Je vous demande un peu d’or pour être heureux avec celle que j’aime.

 

La girafe

 

La girafe et la girouette,

Vent du sud et vent de l’est,

Tendent leur cou vers l’alouette,

Vent du nord et vent de l’ouest.

 

Toutes deux vivent près du ciel,

Vent du sud et vent de l’est,

A la hauteur des hirondelles,

Vent du nord et vent de l’ouest.

 

Et l’hirondelle pirouette,

Vent du sud et vent de l’est,

En été sur les girouettes,

Vent du nord et vent de l’ouest.

 

L’hirondelle fait des paraphes,

Vent du sud et vent de l’est,

Tout l’hiver autour des girafes,

Vent du nord et vent de l’ouest.

 

Le paysage

 

J’avais rêvé d’aimer. J’aime encor mais l’amour

Ce n’est plus ce bouquet de lilas et de roses

Chargeant de leurs parfums la forêt où repose

Une flamme à l’issue de sentiers sans détours.

 

J’avais rêvé d’aimer.

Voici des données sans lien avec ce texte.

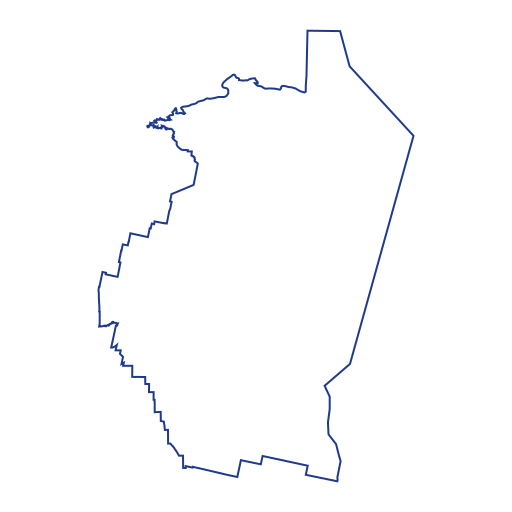 the district of San Justo, Córdoba, Argentina
{"feature_id": "61730980B4375422681595", "entity_name": "San Justo", "entity_type": "district", "adm_level": 2, "iso_a3": "ARG", "parent_name": "Argentina", "parent_adm1": "Córdoba", "projection": "robinson", "projection_center": [-62.92, -31.204], "detail": "fine", "context": "isolated", "style": "outline", "palette": "blue", "viewbox_px": 512, "rotation_deg": 0, "n_neighbors": 0, "source": "geoboundaries", "source_scale": "gbopen_adm2", "svg_char_len": 5921}
<svg xmlns="http://www.w3.org/2000/svg" viewBox="0 0 512 512"><path d="M307.5,30.7L306.5,75.5L305.8,85.6L305.7,91.8L304.2,92.5L303.4,92.1L300.9,91.5L297.0,89.4L295.7,88.5L291.4,87.3L288.8,87.1L284.9,86.0L283.5,85.9L282.0,86.1L281.2,87.0L280.9,88.5L279.9,89.6L278.5,89.4L275.0,88.7L270.1,88.4L265.8,88.7L264.5,88.4L263.3,87.7L262.1,86.8L260.8,86.3L258.0,85.8L256.7,85.2L255.7,84.2L254.9,83.1L257.7,83.2L257.5,81.7L256.7,81.1L255.6,79.8L255.1,78.4L253.9,78.3L251.0,78.7L249.5,79.2L247.3,80.4L245.8,80.3L243.0,80.6L239.0,80.1L239.0,78.7L237.9,78.0L236.6,77.8L235.7,76.7L235.2,75.3L234.1,74.6L232.7,75.0L231.7,75.9L228.3,78.4L227.1,79.1L223.9,82.1L223.0,83.1L222.4,84.4L222.2,85.8L222.8,87.1L224.0,87.7L226.8,88.3L227.8,89.2L228.3,90.6L228.3,91.9L228.2,93.5L226.6,95.9L225.3,96.6L224.0,97.0L218.3,97.0L214.1,98.1L210.0,98.8L207.3,98.4L205.9,98.8L204.8,99.6L203.5,100.3L198.0,101.7L197.1,102.6L195.8,103.4L194.5,103.9L191.7,104.5L190.4,105.0L189.2,105.8L186.3,106.4L183.7,106.6L182.4,107.0L181.1,107.8L181.5,109.0L182.7,109.9L183.2,111.1L184.0,112.3L185.0,113.3L184.2,114.0L182.7,113.7L181.5,113.0L180.2,112.9L178.8,113.3L177.3,113.5L176.2,113.2L176.7,111.8L176.4,110.7L176.4,109.4L175.8,108.2L174.7,109.0L174.4,110.4L173.2,111.3L172.3,112.3L173.1,113.5L173.1,114.8L171.7,115.1L170.3,115.2L169.6,115.5L169.2,116.2L168.5,116.5L168.5,116.9L168.1,117.1L168.0,117.4L167.5,117.4L167.7,117.7L168.0,118.0L168.3,118.3L169.5,118.8L169.8,118.5L170.0,119.1L170.7,119.7L169.8,119.9L169.3,119.8L169.1,119.8L169.0,120.1L168.4,119.9L167.9,119.9L164.9,120.7L164.2,120.3L164.5,120.1L164.3,119.6L164.1,119.6L163.8,119.8L163.3,119.8L162.3,119.2L162.2,119.3L162.2,119.5L162.4,119.9L161.9,119.8L161.8,119.3L161.6,119.0L161.2,118.9L160.2,118.1L160.0,118.4L160.3,118.7L160.1,118.8L160.1,119.0L160.4,119.3L160.2,119.6L159.2,119.8L158.5,119.7L158.1,119.8L158.0,119.4L157.9,119.3L157.6,119.4L157.1,119.1L156.8,119.1L156.7,119.6L156.3,120.4L155.7,120.5L154.5,120.4L154.3,120.6L154.2,120.7L154.5,121.6L154.9,121.8L156.1,121.8L156.7,122.7L156.6,122.8L156.4,122.9L155.8,122.6L155.4,122.5L153.5,122.8L152.6,122.7L151.2,123.2L150.2,122.8L150.2,123.5L150.4,123.7L149.8,124.3L149.3,125.5L148.8,126.1L148.2,126.5L147.9,126.3L147.7,125.9L147.4,125.9L147.3,126.1L147.4,126.4L147.4,126.7L147.7,127.3L148.0,127.4L148.3,127.3L148.9,126.9L149.0,126.7L148.9,126.3L149.8,125.7L149.9,125.0L150.5,125.0L151.0,124.9L152.0,125.4L153.2,125.1L153.3,125.4L153.7,125.3L153.7,125.6L154.0,125.8L153.5,126.4L153.6,127.4L153.7,127.6L154.2,127.4L154.3,126.5L154.5,126.4L154.7,126.9L155.1,127.0L155.4,126.8L155.3,126.2L155.6,126.2L156.1,126.5L155.7,126.8L155.8,127.5L156.2,127.7L156.6,127.2L157.1,127.1L157.4,126.8L157.3,127.5L157.6,127.9L157.7,128.3L158.0,128.4L158.4,128.1L158.9,128.0L159.0,127.9L159.6,128.1L160.2,127.9L160.4,128.1L160.7,127.8L160.9,128.1L161.4,128.3L161.4,128.0L161.6,127.8L161.4,127.2L161.6,126.6L161.9,127.0L162.5,127.1L162.6,126.7L162.2,125.8L162.7,126.0L163.2,125.9L164.4,126.3L164.8,126.8L164.9,127.4L165.6,127.9L165.3,128.4L165.6,128.9L166.2,129.5L166.5,129.4L166.5,129.1L167.0,129.2L167.3,129.0L167.2,128.6L167.1,128.2L167.5,128.4L167.9,128.4L168.3,128.9L169.6,129.0L170.7,128.7L171.1,128.8L171.3,129.1L171.8,129.2L172.3,129.6L173.3,131.1L173.6,131.9L174.1,132.0L173.8,133.0L173.9,133.3L173.7,133.5L173.7,134.0L173.1,134.7L173.2,135.3L172.9,135.4L172.7,135.8L172.8,136.3L173.3,136.8L173.5,136.9L173.7,136.6L173.9,136.6L174.0,136.7L174.0,137.0L173.7,137.3L172.8,137.3L172.5,137.7L172.8,137.9L172.9,138.4L173.3,138.9L173.5,139.4L174.0,139.5L174.7,140.4L176.7,141.9L176.7,143.0L176.6,143.9L176.6,144.3L176.9,145.1L177.7,146.5L179.1,147.9L180.2,148.8L182.1,149.9L186.2,150.0L186.5,150.2L187.8,150.1L187.7,151.4L191.8,151.5L191.4,155.6L191.7,155.8L193.0,156.0L193.3,156.3L193.6,157.1L194.3,157.1L194.7,158.0L194.6,158.9L194.9,159.2L195.0,159.5L194.6,160.6L194.6,161.1L194.9,161.4L196.4,162.3L197.8,163.5L196.0,173.0L193.6,184.9L171.5,194.1L170.0,201.4L171.6,201.8L170.6,206.7L170.3,208.5L169.2,211.2L166.8,223.5L164.3,223.1L164.3,223.3L154.6,221.4L154.1,224.2L151.8,223.5L150.7,228.5L149.7,228.3L147.9,237.1L130.4,233.3L128.7,242.1L128.4,242.1L127.8,245.4L122.8,244.4L121.5,250.6L121.2,250.5L118.9,262.1L120.4,262.4L119.3,268.4L117.6,276.9L105.7,274.3L106.0,272.8L102.5,272.0L99.4,287.0L99.0,286.9L98.5,290.0L98.8,293.3L98.9,299.0L99.4,306.9L99.4,310.5L99.2,311.4L99.7,311.5L99.7,323.3L99.1,326.5L99.8,326.4L100.2,326.0L100.6,326.0L101.1,326.5L101.5,326.3L102.1,326.3L103.1,326.1L103.9,325.7L104.2,325.9L104.5,325.8L104.8,326.0L105.1,325.6L105.3,325.6L105.7,326.2L106.1,326.3L106.3,326.2L106.4,325.9L106.5,325.7L107.7,325.1L108.7,325.6L108.8,325.4L108.5,325.1L108.5,324.8L109.0,324.7L109.5,324.4L109.6,324.2L110.0,324.3L110.3,323.8L110.7,323.6L111.2,323.7L111.4,323.5L111.7,322.8L112.2,323.0L112.1,322.4L112.1,322.2L112.6,321.8L113.3,321.9L113.5,322.7L113.7,322.8L114.3,322.7L115.1,322.9L115.9,322.8L116.2,322.9L116.6,323.4L117.8,323.4L117.2,324.5L117.4,324.8L117.3,325.1L116.8,325.4L116.6,325.9L116.3,325.9L116.0,325.6L115.9,325.6L113.6,336.5L111.2,347.5L112.5,347.5L113.6,347.2L115.9,345.8L116.8,345.0L115.6,350.3L120.7,350.3L120.0,353.9L123.0,356.8L121.5,364.0L123.8,362.7L123.1,365.8L132.3,365.8L132.2,376.9L145.2,377.0L145.3,384.0L149.1,384.0L149.0,392.1L153.6,392.1L153.6,399.8L154.6,399.8L154.7,404.5L154.7,412.2L160.7,411.9L160.8,421.0L163.8,421.6L164.5,426.1L164.8,429.9L168.0,429.9L168.1,443.6L170.5,443.6L171.2,444.6L172.4,445.9L173.2,446.5L173.5,447.3L174.1,447.7L174.3,448.3L176.9,452.0L179.0,455.7L183.0,455.7L183.1,462.2L183.1,467.9L185.7,468.0L185.7,466.1L192.5,467.6L192.7,466.8L204.6,469.5L227.0,474.8L237.3,477.0L240.9,460.2L260.8,464.3L262.6,456.0L307.7,465.7L305.8,474.8L337.3,481.3L337.6,480.3L337.4,477.2L340.6,461.1L338.7,454.6L336.1,444.2L328.7,434.6L328.5,434.1L328.0,423.7L328.0,422.0L329.7,409.1L329.7,396.6L324.6,385.8L350.0,363.9L413.5,135.8L349.6,66.3L340.1,31.1L307.5,30.7Z" fill="none" stroke="#1e3a8a" stroke-width="2"/></svg>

J’aime encor mais l’amour

Ce n’est plus cet orage où l’éclair superpose

Ses bûchers aux châteaux, déroute, décompose,

Illumine en fuyant l’adieu du carrefour.

 

C’est le silex en feu sous mon pas dans la nuit,

Le mot qu’aucun lexique au monde n’a traduit,

L’écume sur la mer, dans le ciel ce nuage.

 

A vieillir tout devient rigide et lumineux,

Des boulevards sans noms et des cordes sans nœuds.

Je me sens me roidir avec le paysage.